Rasheed and his group "The Jazz Collective" have been playing in the park every weekend for 14 years. They play in clubs all around town, but say there's something special about playing out in the open air.
"The firsthand experience of what you learn and play is either accepted or not accepted by the public," said Rasheed.
It seems to be more than accepted by big and little ears.
"They absolutely love it," said one father about his children. "They like coming by here on Saturdays and sometimes on Sundays and we walk by. Sometimes they dance to it, they swing to it, and it's really great for them. It's great exposure. It's one of the gifts of New York."
Hour 3
As nightfall approaches, so does the allure of New York City's jazz clubs.

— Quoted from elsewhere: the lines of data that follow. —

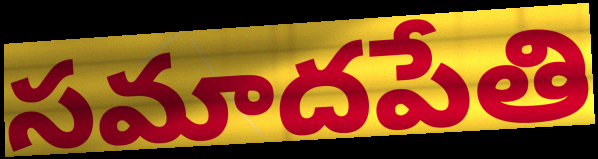
సమాదపేతి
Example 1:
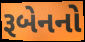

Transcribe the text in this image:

રૂબેનનો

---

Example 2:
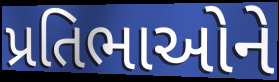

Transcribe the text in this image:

પ્રતિભાઓને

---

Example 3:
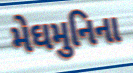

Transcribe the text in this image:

મેઘમુનિના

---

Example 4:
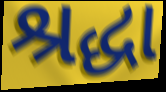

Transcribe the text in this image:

શ્રદ્ધા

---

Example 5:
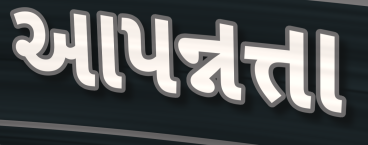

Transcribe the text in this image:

આપન્નત્તા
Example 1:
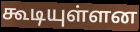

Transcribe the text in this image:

கூடியுள்ளன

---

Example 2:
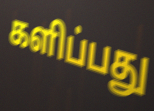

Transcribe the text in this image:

களிப்பது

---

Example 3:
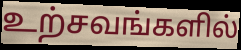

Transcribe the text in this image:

உற்சவங்களில்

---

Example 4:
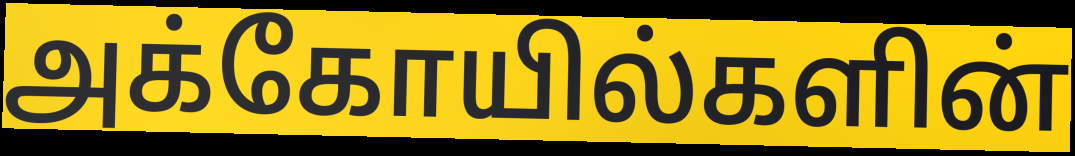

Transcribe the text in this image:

அக்கோயில்களின்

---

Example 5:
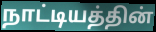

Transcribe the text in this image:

நாட்டியத்தின்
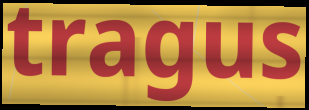
tragus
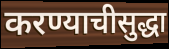
करण्याचीसुद्धा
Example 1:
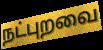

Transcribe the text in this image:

நட்புறவை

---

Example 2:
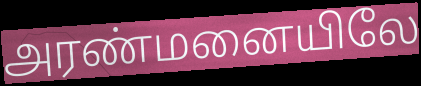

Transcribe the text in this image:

அரண்மனையிலே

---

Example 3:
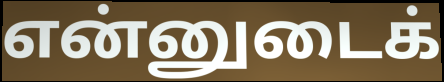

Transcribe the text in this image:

என்னுடைக்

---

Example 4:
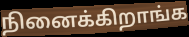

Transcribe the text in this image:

நினைக்கிறாங்க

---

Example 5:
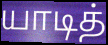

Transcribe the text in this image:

யாடித்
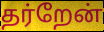
தர்றேன்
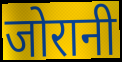
जोरानी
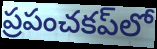
ప్రపంచకప్‌లో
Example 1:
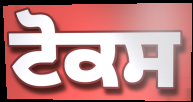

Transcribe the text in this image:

ਟੋਕਸ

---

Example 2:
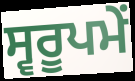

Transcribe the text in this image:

ਸ੍ਵਰੂਪਮੇਂ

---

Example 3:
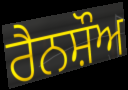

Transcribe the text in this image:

ਰੈਨਸ਼ੌਅ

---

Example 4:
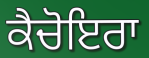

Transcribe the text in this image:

ਕੈਚੋਇਰਾ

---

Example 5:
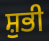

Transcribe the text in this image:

ਸ਼ੁਭੀ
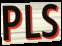
PLS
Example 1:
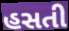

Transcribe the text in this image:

હસતી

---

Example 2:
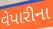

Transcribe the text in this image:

વેપારીના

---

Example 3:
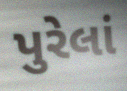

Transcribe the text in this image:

પુરેલાં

James Blood Ulmer is performing on this night at the upscale Jazz Standard club in Murray Hill.
While old, dark, smoky clubs may have a romantic notion to some, Ulmer says he's not nostalgic.

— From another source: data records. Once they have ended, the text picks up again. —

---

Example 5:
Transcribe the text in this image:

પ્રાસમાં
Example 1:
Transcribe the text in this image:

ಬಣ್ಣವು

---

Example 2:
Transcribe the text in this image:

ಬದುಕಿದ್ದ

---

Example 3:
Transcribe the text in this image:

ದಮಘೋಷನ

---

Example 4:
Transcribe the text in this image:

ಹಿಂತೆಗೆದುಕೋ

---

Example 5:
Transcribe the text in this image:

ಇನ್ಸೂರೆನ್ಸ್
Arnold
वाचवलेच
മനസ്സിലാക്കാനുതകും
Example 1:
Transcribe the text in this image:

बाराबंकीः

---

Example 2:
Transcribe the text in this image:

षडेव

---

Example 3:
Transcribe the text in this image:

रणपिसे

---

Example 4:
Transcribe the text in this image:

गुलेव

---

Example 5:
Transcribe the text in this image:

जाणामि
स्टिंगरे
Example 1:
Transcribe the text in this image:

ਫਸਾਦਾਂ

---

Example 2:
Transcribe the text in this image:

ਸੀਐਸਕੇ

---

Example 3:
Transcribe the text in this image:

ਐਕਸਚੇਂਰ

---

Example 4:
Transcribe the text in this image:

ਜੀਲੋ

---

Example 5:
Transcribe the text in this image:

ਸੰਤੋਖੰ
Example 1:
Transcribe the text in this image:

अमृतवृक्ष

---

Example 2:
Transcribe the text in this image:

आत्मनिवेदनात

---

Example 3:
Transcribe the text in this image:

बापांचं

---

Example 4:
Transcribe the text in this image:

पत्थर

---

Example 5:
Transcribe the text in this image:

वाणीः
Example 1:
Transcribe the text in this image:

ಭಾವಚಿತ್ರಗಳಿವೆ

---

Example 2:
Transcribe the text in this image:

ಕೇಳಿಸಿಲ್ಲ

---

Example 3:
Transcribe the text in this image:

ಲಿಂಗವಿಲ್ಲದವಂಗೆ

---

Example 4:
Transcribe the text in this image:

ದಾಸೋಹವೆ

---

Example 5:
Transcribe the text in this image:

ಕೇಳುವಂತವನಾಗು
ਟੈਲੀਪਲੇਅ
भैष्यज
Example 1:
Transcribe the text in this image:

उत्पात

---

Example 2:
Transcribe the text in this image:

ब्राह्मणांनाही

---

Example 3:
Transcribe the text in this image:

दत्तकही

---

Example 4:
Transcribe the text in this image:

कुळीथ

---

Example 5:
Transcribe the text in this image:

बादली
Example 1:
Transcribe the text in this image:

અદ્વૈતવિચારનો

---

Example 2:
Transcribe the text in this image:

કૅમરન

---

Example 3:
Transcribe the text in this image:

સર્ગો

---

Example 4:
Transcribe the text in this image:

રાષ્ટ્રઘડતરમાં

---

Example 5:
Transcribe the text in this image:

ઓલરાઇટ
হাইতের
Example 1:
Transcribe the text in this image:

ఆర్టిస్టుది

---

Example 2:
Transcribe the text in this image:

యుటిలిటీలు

"There was lots of music but the places that they played wasn't necessarily all that healthy," said Ulmer. "So now we got places that play and it's more healthy. No smoking in the club, the club serving better food. In the dressing room they got air conditioning so a guy like me could breathe."
"Before, it was lots of music but these conditions wasn't conducive to a guy like me who maybe has been playing music for 50 years," continued Ulmer. "So I think it's a change in the music scene for the better."
Jazz writer and critic Will Friedwald goes out to hear live jazz nearly every night of the week.
"I am here all the time but it is really hoppin' tonight, this is really lively. This is really a big Saturday night," said Friedwald. "At the height of the season, it's at least four, five nights a week, sometimes as many as two shows a night. But in New York, you can do that. In New York, it's not even a matter of seeing one thing a night. There's so much going on, you could literally see five things a night and not run out. I don’t think there's any other city that can say that."
Friedwald says New York is the busiest city in the world for jazz, with every combination of instrument and influence imaginable. On this night, Ulmer and his "Memphis Blood Blues Band" were joined on stage by guitarist Vernon Reid, best known from the 1980s rock band "Living Color."
"That's bringing another kind of roots music into jazz. it's bringing jazz with a heavy blues foundation, which is good because the further we sort of travel into the future into these sort of experimental things we have to remember where the roots are," says Friedwald. "And so someone like Blood Ulmer is someone who's sort of a roots musician and who is as far out as anybody, you know. He's sort of the past and the future all at once."
Great contemporary musicians hold onto the rich traditions of jazz while creating something that's new. And the night's just getting started.